[Exercise prompt]: Your answer must be every line of the data below that holds the string "lines", copied exactly.

(Stored data entries)
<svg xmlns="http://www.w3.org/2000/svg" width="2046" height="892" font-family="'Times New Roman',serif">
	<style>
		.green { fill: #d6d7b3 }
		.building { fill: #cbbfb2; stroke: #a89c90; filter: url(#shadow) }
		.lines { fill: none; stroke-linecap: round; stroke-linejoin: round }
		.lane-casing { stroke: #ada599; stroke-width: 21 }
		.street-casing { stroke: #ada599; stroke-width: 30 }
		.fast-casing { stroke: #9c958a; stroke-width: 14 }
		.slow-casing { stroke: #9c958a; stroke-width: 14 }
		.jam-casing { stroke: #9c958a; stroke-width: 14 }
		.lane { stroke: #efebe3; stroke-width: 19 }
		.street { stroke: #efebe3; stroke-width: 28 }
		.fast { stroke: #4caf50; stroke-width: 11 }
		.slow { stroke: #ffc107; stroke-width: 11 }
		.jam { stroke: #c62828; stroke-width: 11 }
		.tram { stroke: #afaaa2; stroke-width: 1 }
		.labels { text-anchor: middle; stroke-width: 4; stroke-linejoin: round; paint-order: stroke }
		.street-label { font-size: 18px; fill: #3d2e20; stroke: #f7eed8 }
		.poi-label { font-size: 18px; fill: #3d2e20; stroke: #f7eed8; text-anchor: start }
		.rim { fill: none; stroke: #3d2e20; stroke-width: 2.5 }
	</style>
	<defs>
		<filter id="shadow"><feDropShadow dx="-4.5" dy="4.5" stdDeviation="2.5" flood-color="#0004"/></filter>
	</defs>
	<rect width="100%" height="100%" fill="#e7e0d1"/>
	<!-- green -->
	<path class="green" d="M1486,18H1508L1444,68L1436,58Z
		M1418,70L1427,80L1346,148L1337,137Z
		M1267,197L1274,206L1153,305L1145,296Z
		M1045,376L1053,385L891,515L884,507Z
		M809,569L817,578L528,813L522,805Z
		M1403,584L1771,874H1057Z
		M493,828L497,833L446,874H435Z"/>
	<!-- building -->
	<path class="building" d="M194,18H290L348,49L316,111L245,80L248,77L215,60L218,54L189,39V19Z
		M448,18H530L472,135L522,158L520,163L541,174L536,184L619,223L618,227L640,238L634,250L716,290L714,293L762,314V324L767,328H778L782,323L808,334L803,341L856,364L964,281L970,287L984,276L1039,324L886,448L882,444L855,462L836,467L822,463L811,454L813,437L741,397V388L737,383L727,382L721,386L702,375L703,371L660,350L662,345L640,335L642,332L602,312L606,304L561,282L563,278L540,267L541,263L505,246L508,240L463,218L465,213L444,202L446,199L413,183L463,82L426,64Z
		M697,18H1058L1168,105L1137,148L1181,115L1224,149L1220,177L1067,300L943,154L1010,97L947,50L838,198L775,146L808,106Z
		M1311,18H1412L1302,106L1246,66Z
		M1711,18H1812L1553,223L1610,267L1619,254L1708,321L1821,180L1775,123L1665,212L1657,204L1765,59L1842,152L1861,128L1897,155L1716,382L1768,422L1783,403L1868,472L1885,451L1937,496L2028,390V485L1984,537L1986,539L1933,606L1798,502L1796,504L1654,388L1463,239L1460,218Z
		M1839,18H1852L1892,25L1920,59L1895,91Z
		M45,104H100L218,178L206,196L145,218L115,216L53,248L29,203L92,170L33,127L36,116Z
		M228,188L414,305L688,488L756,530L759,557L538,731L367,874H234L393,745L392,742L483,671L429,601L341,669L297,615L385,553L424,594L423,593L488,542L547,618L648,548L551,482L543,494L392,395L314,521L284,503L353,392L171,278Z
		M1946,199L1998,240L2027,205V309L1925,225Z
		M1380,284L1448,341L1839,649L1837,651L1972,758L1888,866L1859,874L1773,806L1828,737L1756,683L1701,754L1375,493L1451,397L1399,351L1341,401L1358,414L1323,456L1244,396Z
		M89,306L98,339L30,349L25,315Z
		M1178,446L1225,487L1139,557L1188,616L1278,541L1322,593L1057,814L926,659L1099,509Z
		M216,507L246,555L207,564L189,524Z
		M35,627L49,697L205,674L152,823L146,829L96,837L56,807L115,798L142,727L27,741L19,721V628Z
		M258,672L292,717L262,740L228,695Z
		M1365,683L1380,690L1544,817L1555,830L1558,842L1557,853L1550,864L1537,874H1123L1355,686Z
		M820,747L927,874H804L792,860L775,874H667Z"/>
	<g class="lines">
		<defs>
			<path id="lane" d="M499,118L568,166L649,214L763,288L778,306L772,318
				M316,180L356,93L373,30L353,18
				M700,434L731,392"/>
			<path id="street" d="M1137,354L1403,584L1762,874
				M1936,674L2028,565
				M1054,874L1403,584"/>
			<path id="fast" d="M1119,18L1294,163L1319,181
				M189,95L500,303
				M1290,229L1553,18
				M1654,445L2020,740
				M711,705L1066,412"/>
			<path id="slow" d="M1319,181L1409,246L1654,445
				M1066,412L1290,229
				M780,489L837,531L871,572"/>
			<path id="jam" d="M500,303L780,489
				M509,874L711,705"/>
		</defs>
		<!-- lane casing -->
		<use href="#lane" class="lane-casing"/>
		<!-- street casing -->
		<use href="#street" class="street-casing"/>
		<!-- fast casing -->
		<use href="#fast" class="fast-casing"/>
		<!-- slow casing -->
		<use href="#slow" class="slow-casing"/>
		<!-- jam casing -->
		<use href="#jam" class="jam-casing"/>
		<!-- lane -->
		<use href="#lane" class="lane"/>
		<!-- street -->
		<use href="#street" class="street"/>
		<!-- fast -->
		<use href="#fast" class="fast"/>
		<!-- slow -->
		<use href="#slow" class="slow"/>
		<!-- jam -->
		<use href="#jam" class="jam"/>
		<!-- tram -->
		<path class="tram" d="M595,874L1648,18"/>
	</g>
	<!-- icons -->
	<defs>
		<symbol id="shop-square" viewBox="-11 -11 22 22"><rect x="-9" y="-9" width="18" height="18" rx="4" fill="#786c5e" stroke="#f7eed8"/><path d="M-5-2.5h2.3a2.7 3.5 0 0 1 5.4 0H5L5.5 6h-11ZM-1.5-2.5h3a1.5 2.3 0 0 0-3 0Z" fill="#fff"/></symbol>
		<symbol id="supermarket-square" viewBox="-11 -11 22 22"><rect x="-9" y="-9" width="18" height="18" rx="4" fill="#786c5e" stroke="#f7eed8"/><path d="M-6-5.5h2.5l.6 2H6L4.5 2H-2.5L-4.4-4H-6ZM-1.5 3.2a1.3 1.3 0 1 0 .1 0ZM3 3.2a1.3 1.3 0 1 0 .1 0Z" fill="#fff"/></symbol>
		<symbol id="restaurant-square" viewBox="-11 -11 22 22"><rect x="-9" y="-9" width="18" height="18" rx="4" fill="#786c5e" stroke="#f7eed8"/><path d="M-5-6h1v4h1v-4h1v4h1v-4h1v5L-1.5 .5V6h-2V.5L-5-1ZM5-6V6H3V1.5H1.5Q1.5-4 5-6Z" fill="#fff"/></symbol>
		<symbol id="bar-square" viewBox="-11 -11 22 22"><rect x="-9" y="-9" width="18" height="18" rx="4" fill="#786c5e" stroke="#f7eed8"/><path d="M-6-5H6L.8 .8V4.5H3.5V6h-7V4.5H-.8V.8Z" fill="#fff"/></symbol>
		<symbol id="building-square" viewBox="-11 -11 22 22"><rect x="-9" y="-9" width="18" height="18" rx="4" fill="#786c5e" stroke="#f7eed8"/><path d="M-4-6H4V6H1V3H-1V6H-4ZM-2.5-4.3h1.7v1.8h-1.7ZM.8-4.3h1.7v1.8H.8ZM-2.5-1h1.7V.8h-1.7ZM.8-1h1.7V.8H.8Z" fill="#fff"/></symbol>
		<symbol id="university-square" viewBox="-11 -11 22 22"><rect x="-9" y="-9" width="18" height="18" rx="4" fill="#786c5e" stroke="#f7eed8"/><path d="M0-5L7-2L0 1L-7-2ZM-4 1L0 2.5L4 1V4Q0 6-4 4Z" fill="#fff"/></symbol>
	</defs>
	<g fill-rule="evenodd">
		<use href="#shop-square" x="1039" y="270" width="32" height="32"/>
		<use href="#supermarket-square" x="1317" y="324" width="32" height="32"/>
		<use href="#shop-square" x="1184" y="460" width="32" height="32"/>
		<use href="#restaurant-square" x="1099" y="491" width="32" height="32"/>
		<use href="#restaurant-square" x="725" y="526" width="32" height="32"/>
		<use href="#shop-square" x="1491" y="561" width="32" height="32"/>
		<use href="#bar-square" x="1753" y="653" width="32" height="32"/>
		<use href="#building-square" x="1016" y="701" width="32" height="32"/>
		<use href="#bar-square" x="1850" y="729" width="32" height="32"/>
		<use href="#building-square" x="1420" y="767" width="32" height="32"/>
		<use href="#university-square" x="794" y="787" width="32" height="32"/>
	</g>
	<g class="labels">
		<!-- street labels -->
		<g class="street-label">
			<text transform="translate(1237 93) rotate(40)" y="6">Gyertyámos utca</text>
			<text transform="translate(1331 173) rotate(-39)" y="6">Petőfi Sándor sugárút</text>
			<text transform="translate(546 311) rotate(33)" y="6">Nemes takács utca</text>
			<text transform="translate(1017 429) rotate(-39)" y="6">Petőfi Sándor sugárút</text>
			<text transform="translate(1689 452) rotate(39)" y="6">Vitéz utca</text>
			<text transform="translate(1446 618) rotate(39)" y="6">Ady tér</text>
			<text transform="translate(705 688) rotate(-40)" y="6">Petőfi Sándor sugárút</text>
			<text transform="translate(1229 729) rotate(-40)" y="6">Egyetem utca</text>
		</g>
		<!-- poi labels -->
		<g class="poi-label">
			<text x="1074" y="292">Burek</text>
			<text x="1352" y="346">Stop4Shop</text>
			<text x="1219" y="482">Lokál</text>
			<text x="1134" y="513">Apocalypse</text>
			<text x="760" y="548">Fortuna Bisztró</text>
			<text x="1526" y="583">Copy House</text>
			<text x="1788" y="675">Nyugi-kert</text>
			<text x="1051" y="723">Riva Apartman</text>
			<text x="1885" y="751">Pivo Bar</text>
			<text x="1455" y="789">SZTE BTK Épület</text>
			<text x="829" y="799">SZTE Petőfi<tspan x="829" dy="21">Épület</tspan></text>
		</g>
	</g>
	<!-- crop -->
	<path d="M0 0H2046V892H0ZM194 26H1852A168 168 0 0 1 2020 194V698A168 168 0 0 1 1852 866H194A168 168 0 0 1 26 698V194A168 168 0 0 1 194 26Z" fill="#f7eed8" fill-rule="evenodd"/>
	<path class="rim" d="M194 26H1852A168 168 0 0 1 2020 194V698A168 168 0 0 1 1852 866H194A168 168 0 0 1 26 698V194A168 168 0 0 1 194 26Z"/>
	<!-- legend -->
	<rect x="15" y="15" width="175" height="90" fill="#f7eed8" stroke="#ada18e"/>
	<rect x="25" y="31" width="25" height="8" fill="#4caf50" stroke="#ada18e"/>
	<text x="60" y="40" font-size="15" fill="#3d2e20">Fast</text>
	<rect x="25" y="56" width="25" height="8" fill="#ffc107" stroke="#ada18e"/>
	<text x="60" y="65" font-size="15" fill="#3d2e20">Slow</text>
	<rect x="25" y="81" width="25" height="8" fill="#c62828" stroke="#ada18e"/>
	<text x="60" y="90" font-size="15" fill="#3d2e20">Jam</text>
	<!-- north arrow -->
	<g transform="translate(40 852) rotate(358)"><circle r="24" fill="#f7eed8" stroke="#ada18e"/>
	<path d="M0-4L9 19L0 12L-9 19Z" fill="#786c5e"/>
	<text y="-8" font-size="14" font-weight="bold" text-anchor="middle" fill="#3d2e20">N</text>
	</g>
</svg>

[Result for this task]:
		.lines { fill: none; stroke-linecap: round; stroke-linejoin: round }
	<g class="lines">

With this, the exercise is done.